I was bribed for a number of years to move manmade Excel sheets playing database into real tables.
Had some classes for data cleaning - but it was almost never a process without some needed manual cleaning or override.

Typical way of doing things was to export as "CSV" and importing all columns into large text or memo fields.
That way no information still in sheet is lost - but some information like leading zeroes in phone or zip fields never made it due to not being preformated as text, making human validation / correction necessary.

If the information is valuable, set up an import process with a human clearing point.

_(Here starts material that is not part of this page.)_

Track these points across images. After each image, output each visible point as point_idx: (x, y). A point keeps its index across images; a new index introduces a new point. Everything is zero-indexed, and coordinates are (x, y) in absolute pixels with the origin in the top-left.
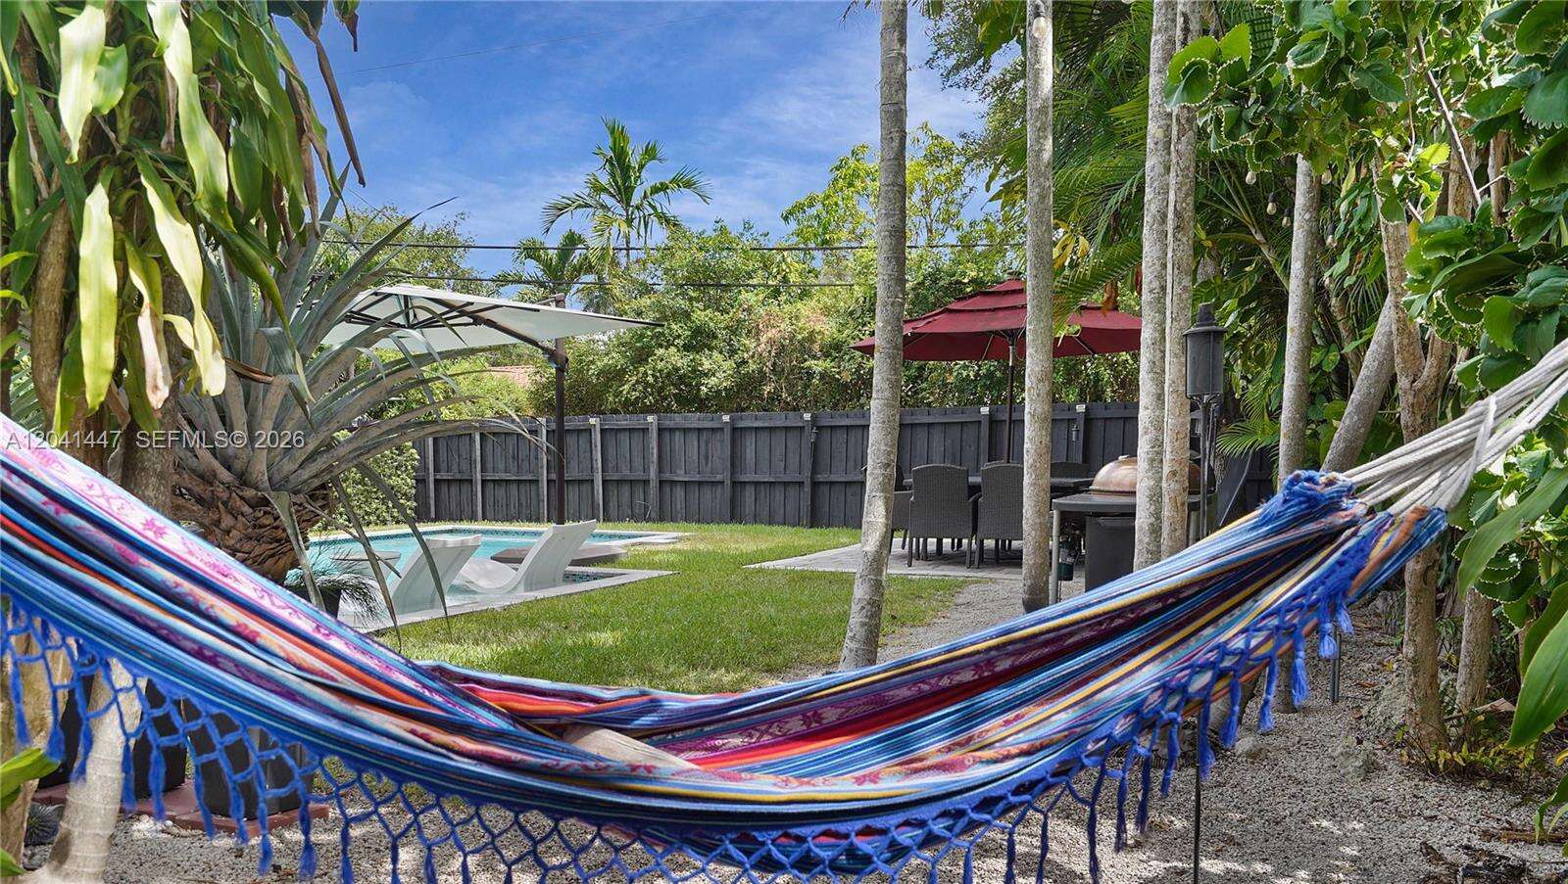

been there, done that, destroyed keyboards...
thomas

>We do not have any control on the incoming data sources. A column, formatted for currency display, is sometimes containing data in the column such as 0.13077, 434, 123.34, 4.12121 and 134.99. We thus need to preserve the real value up to the database. Otherwise, total amount of that row (unit cost * quantity) in Excel would not be the same as what we would obtain from the database when showing the report in Power BI.
>
>We believe that this engine recognizes a currency formatted value from Excel and binds this to the money type of SQL Server. This would then be limited to 4 decimals.
>
>However, in our case, it would surely be nice to preserve the real values. For those exception files, we might look at an intermediate process to change the Excel cell format to Number before importing the data.
>
>Thanks for the reply, this is very useful.